**Required actions**
a. Decide whether each statement below agrees with the fall 2009 Fordham course listing: (i) Theories of Comparative Literature fulfills the theory requirement for Comparative Literature and English majors; (ii) Neo-Classical French Women Writers is conducted in English; (iii) African American Women fulfills the Senior Values requirement. Answer yes or no for each and quote the words of the listing that decide it.
b. Write out word for word the part of the fall 2009 Fordham course listing from "Lincoln Center Cross-listed" up to and including "4001-L01 – Films of Moral Struggle  (4 credits)".

**Passage for review**
---

Fordham University            The Jesuit University of New York

Fall 2009
 LC Course Offerings  |  LC Cross-Listed Courses  |  RH Course Offerings  |  RH Cross-Listed Courses

Lincoln Center Course Offerings

COLI 3000-L01 – Theories of Comparative Literature  (4 credits)
A. Hoffman      MR 4:00-5:15

A review of theories and methods of comparative literary studies, using literary theory and criticism as primary readings in conjunction with works of literature drawn from a range of literary traditions. Fulfills the theory requirement for Comparative Literature and English majors.

COLI 3211-L01 – Evil in Literature  (4 credits)
F. Harris      TF 11:30-12:45

Evil as portrayed in literature from the late eighteenth-century to the end of the twentieth. Authors studied may include Balzac, Baudelaire, Bronte, Genet, Laclos and Wilde.

Lincoln Center Cross-listed Courses

AFAM 3030-L01 – African American Women  (4 credits)
I. Owens      T 2:30-5:15

A survey of African American women’s history using documentary texts, fiction and social science literature. Examines the multiple jeopardies of race, sex and economic condition. Explores specific conditions of female slavery, resistance, work and political activism. Women studied include Sojourner Truth, Anna Julia Cooper, Ida Wells Barnett, Fannie Lou Hamer, Amy Jaques Garvey and bell hooks. Fulfills the American Pluralism requirement.

COMM 4001-L01 – Films of Moral Struggle  (4 credits)
M. Tueth      MW 1:00-2:15

This course attempts to study how human values and moral choices are explored through both the narrative content and technique of the film medium. Philosophical and theological perspectives are brought to bear on various ethical questions which each film presents, while numerous critical approaches are employed to develop the students’ appreciation of each film's technical aspects. The majority of the films studied are distinguished achievements in the American film canon, such as Casablanca, On the Waterfront, The Graduate, The Shawshank Redemption, Mystic River, American Beauty, and others. Fulfills the Senior Values requirement – open to LC students only.

COMM 4001-L02 – Films of Moral Struggle  (4 credits)
A. Auster      T 2:30-5:00

This course will survey both American and World Cinema for their approaches to moral and ethical issues. It will examine how these issues are presented to an audience and how these issues are resolved, or perhaps even left ambiguous or unresolved. It will also examine how these films' moral issues are framed by the filmmakers in various countries and cultures. Fulfills the Senior Values requirement – open to LC students only.

FREN 3340-L01 – Neo-Classical French Women Writers  (4 credits)
A. Clark      MR 10:00-11:15

Introduction: This course examines women writers in 17th - and 18th-century France and the various movements, events, literary genres, groups, and institutions their writing informed (i.e., les  Précieuses, the Republic of Letters, the Salons littéraires, the epistolary novel, etc.). Objectives: To examine the literature and culture of French speaking women in the neo-classical period (1648-1789) and the material, social, political, and historical conditions in which they lived, negotiated power, and wrote. We will give special attention to the various literary genres that these women invented, adapted, developed, and/or re-imagined and the ways in which they used their writing to create a relatively autonomous identity and literary space. Conducted in French.

---

**Information supplied**
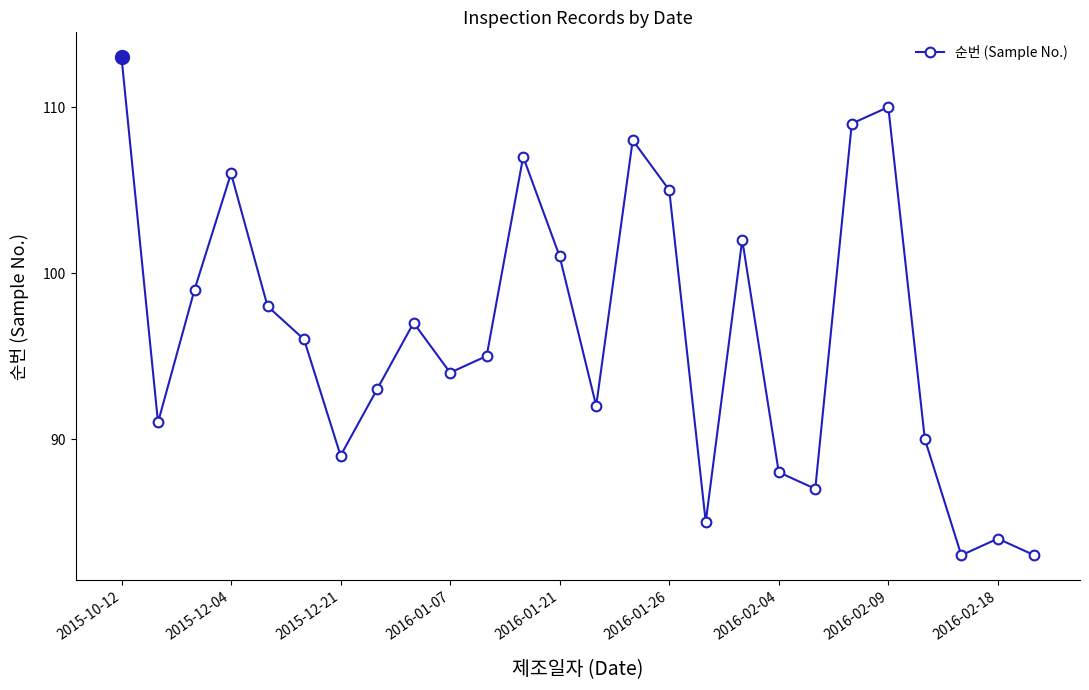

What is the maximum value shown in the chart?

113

---

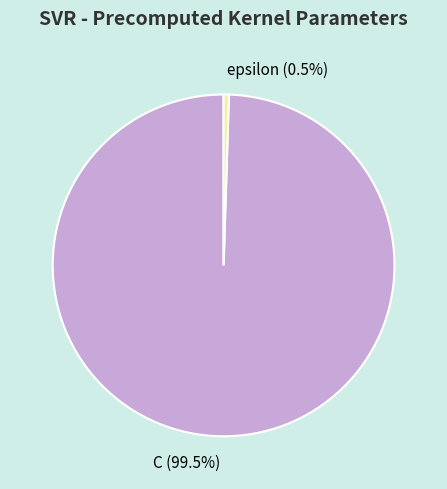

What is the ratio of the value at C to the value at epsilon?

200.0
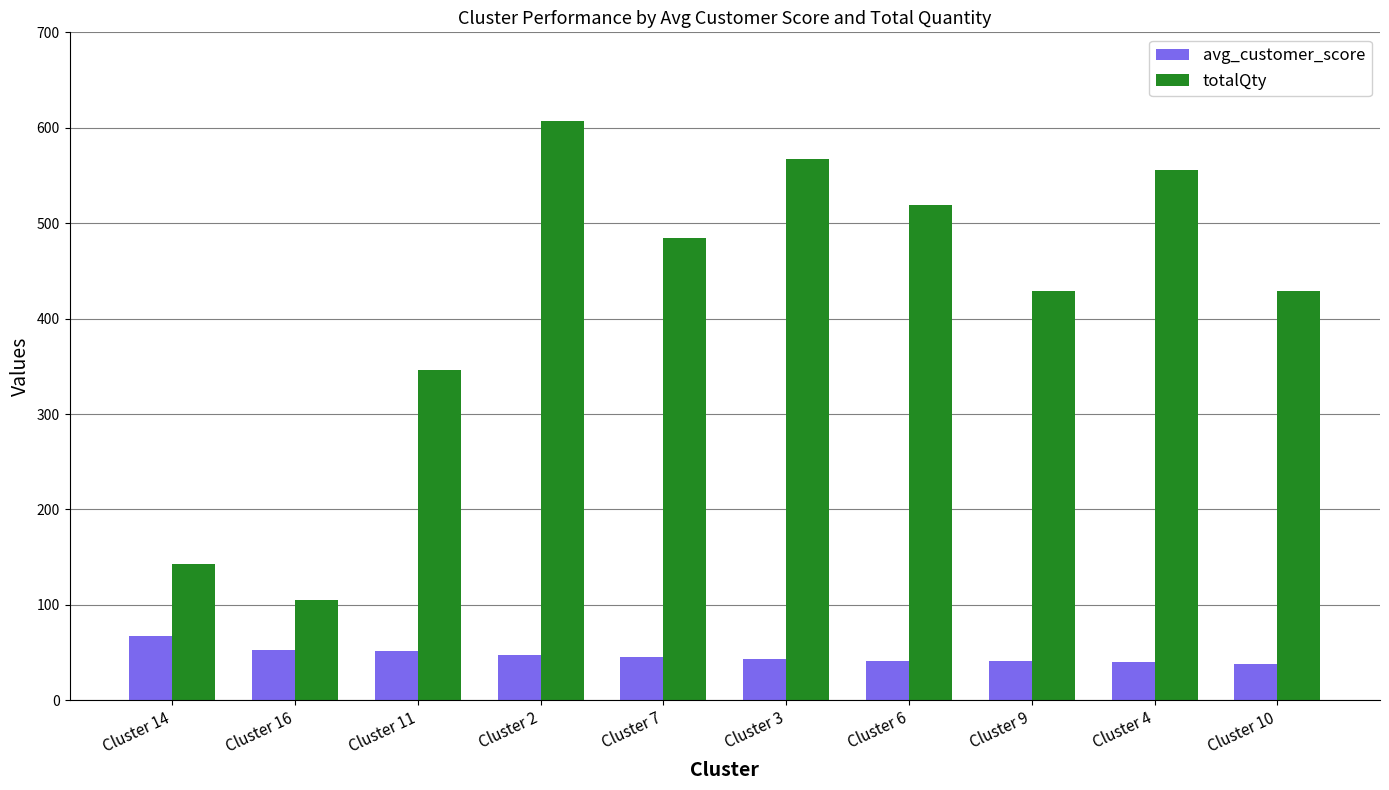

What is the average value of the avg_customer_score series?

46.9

---

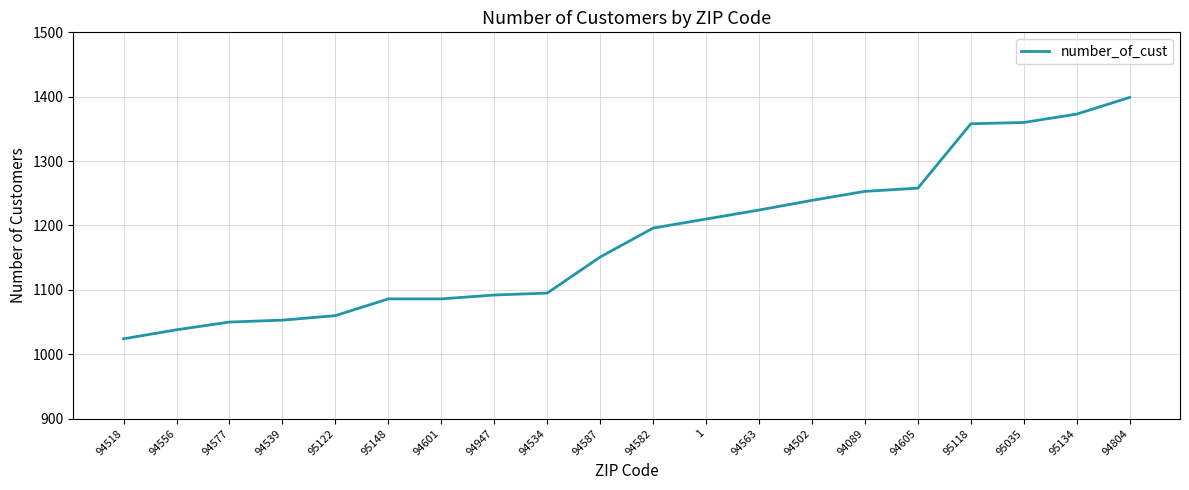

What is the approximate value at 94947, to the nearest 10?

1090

---

**Task answers**
a.
(i) Yes: "Fulfills the theory requirement for Comparative Literature and English majors."
(ii) No: "Conducted in French."
(iii) No: "Fulfills the American Pluralism requirement."

b.
Lincoln Center Cross-listed Courses

AFAM 3030-L01 – African American Women  (4 credits)
I. Owens      T 2:30-5:15

A survey of African American women’s history using documentary texts, fiction and social science literature. Examines the multiple jeopardies of race, sex and economic condition. Explores specific conditions of female slavery, resistance, work and political activism. Women studied include Sojourner Truth, Anna Julia Cooper, Ida Wells Barnett, Fannie Lou Hamer, Amy Jaques Garvey and bell hooks. Fulfills the American Pluralism requirement.

COMM 4001-L01 – Films of Moral Struggle  (4 credits)